В «Дневнике писателя» (1873) он подробно рассказывает о том, как в 1846 г. Белинский «бросился обращать его в свою веру». «Я застал его страстным социалистом, и он прямо начал со мной с атеизма
. В этом много для меня знаменательного – именно удивительное чутье его и необыкновенная способность глубочайшим образом проникаться идеей… Он знал, что основа всему – начала нравственные. В новые нравственные основы социализма он верил до безумия и без всякой рефлексии: тут был один лишь восторг. Но как социалисту, ему прежде всего следовало низложить христианство; он знал, что революция непременно должна начинать с атеизма. Ему надо было низложить эту религию, из которой вышли нравственные основания отрицаемого им общества. Семейство, собственность, нравственную ответственность личности он отрицал радикально.«Тут оставалась, однако, сияющая личность самого Христа, с которою всего труднее было бороться. Учение Христово он, как социалист, необходимо должен был разрушать, называть его ложным и невежественным человеколюбием, осужденным современною наукой и экономическими началами, но все-таки оставался пресветлый лик Богочеловека, его нравственная недостижимость, его чудесная и чудотворная красота. В беспрерывном, неугасимом восторге своем Белинский не остановился даже и перед этим неодолимым препятствием…
– Да знаете ли вы, – взвизгивал он раз вечером (он иногда как-то взвизгивал, если очень горячился), обращаясь ко мне, – знаете ли вы, что нельзя насчитывать грехи человеку и обременять его долгами и подставными ланитами, когда общество так подло устроено, что человеку невозможно не делать злодейства, когда он экономически приведен к злодейству, и что нелепо и жестоко требовать с человека того, чего уже по законам приводы не может он выполнить, если бы даже хотел».

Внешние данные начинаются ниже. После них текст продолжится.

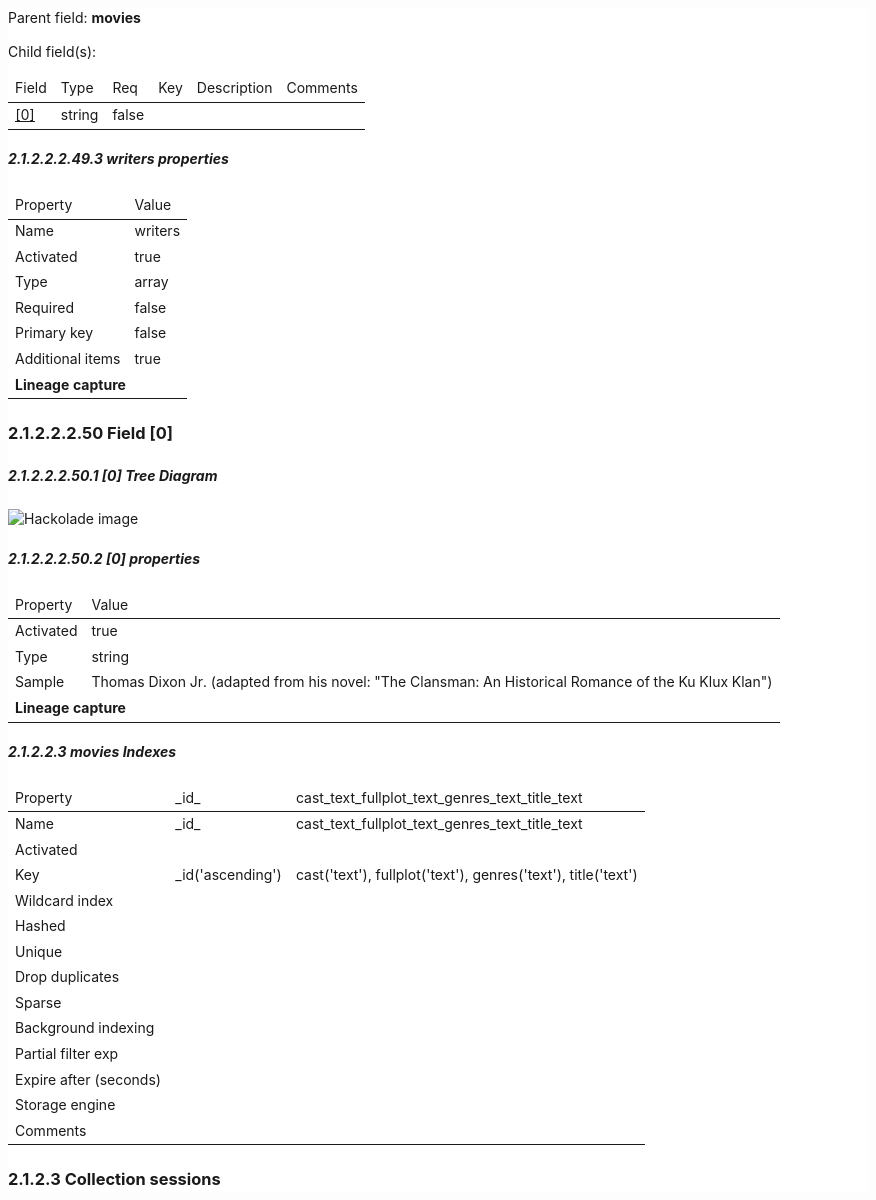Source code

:Parent field: **movies**

Child field(s):

<table class="field-properties-table"><thead><tr><td>Field</td><td>Type</td><td>Req</td><td>Key</td><td>Description</td><td>Comments</td></tr></thead><tbody><tr><td><a href=#199572ee-15bf-4122-b517-7152d2c425de class="margin-NaN">[0]</a></td><td class="no-break-word">string</td><td>false</td><td></td><td><div class="docs-markdown"></div></td><td><div class="docs-markdown"></div></td></tr></tbody></table>

##### 2.1.2.2.2.49.3 **writers** properties

<table><thead><tr><td>Property</td><td>Value</td></tr></thead><tbody><tr><td>Name</td><td>writers</td></tr><tr><td>Activated</td><td>true</td></tr><tr><td>Type</td><td>array</td></tr><tr><td>Required</td><td>false</td></tr><tr><td>Primary key</td><td>false</td></tr><tr><td>Additional items</td><td>true</td></tr><tr class="tab-header"><td colspan="2"><b>Lineage capture</b></td></tr></tbody></table>

### <a id="199572ee-15bf-4122-b517-7152d2c425de"></a>2.1.2.2.2.50 Field **\[0\]**

##### 2.1.2.2.2.50.1 **\[0\]** Tree Diagram

![Hackolade image](/New%20Model%20documentation/image58.png?raw=true)

##### 2.1.2.2.2.50.2 **\[0\]** properties

<table><thead><tr><td>Property</td><td>Value</td></tr></thead><tbody><tr><td>Activated</td><td>true</td></tr><tr><td>Type</td><td>string</td></tr><tr><td>Sample</td><td>Thomas Dixon Jr. (adapted from his novel: "The Clansman: An Historical Romance of the Ku Klux Klan")</td></tr><tr class="tab-header"><td colspan="2"><b>Lineage capture</b></td></tr></tbody></table>

##### 2.1.2.2.3 **movies** Indexes

<table class="index-table"><thead><tr><td class="table-property-column">Property</td><td class="table-column-property">_id_</td><td class="table-column-property">cast_text_fullplot_text_genres_text_title_text</td></tr></thead><tbody><tr><td>Name</td><td class="table-column-indexes">_id_</td><td class="table-column-indexes">cast_text_fullplot_text_genres_text_title_text</td></tr><tr><td>Activated</td><td class="table-column-indexes"></td><td class="table-column-indexes"></td></tr><tr><td>Key</td><td class="table-column-indexes">_id('ascending')</td><td class="table-column-indexes">cast('text'), fullplot('text'), genres('text'), title('text')</td></tr><tr><td>Wildcard index</td><td class="table-column-indexes"></td><td class="table-column-indexes"></td></tr><tr><td>Hashed</td><td class="table-column-indexes"></td><td class="table-column-indexes"></td></tr><tr><td>Unique</td><td class="table-column-indexes"></td><td class="table-column-indexes"></td></tr><tr><td>Drop duplicates</td><td class="table-column-indexes"></td><td class="table-column-indexes"></td></tr><tr><td>Sparse</td><td class="table-column-indexes"></td><td class="table-column-indexes"></td></tr><tr><td>Background indexing</td><td class="table-column-indexes"></td><td class="table-column-indexes"></td></tr><tr><td>Partial filter exp</td><td class="table-column-indexes"></td><td class="table-column-indexes"></td></tr><tr><td>Expire after (seconds)</td><td class="table-column-indexes"></td><td class="table-column-indexes"></td></tr><tr><td>Storage engine</td><td class="table-column-indexes"></td><td class="table-column-indexes"></td></tr><tr><td>Comments</td><td class="table-column-indexes"></td><td class="table-column-indexes"></td></tr></tbody></table>

### <a id="ec1371fd-89fa-4f99-b29e-6dffb408a228"></a>2.1.2.3 Collection **sessions**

И, обращаясь ко второму гостю и указывая на Достоевского, Белинский продолжал: «Мне даже умилительно смотреть на него: каждый-то раз, когда я вот так помяну Христа, у него все лицо изменяется, точно заплакать хочет
. Да поверьте же, что ваш Христос, если бы родился в наше время, был бы самым незаметным и обыкновенным человеком; так и стушевался бы при нынешней науке и при нынешних двигателях человечества».И Достоевский заканчивает: «В последний год его жизни я уже не ходил к нему. Он меня невзлю
бил, но я страстно принял тогда все его учение».Признание поразительное: Достоевский страстно
принял атеистическое учение Белинского! В другой статье того же «Дневника писателя» за 1873 г. автор еще точнее определяет, в чем заключалось «учение» Белинского. «Все эти убеждения о безнравственности самых оснований (христианских) современного общества, о безнравственности религии, семейства; о безнравственности права собственности; все эти идеи об уничтожении национальностей во имя всеобщего братства людей, о презрении к отечеству и пр., и пр. – все это были такие влияния, которых мы преодолеть не могли и которые захватывали, напротив, наши сердца и умы во имя какого-то великодушия». Слова эти не оставляют никакого сомнения: Белинский обратил Достоевского в свою веру; он «страстно» принял весь его атеистический коммунизм. «Человеколюбивый либерал» изменил своему христианскому утопизму и отрекся от «сияющей личности Христа». И это не мимолетное заблуждение, а долгая душевная трагедия. Через восемь лет после обращения в «атеистическую веру» Белинского Достоевский писал из Омска жене декабриста Фонвизина: «Я скажу Вам про себя, что я дитя века, дитя неверия и сомнения до сих пор и даже (я знаю это) до гробовой крышки».Человек, создавший самую гениальную в мире атеистическую аргументацию (Иван Карамазов), человек, которого «всю жизнь Бог мучил», вмещал в своем сердце пламеннейшую веру с величайшим неверием. Вся религиозная диалектика его романов выпростает из этой трагической раздвоенности.
Признавшись в «Дневнике писателя» в своей причастности к коммунистическим идеям, Достоевский делает из этого страшный вывод: «Почему же вы знаете, что петрашевцы не могли бы стать нечаевцами, то есть стать на нечаевскую же дорогу, в случае, если бы так обернулось дело
? Конечно, тогда и представить нельзя было, как бы это могло так обернуться дело? Не те совсем были времена. Но позвольте мне про себя одного сказать: Нечаевым, вероятно, я бы не мог сделаться никогда, но нечаевцем, не ручаюсь, может, и мог бы… во дни моей юности». И в заключение он горестно себя спрашивает, как мог он поддаться такому заблуждению? «Я происходил из семейства русского и благочестивого… Мы в семействе нашем знали Евангелие чуть не с первого детства… Каждый раз посещение Кремля и соборов московских было для меня чем-то торжественным».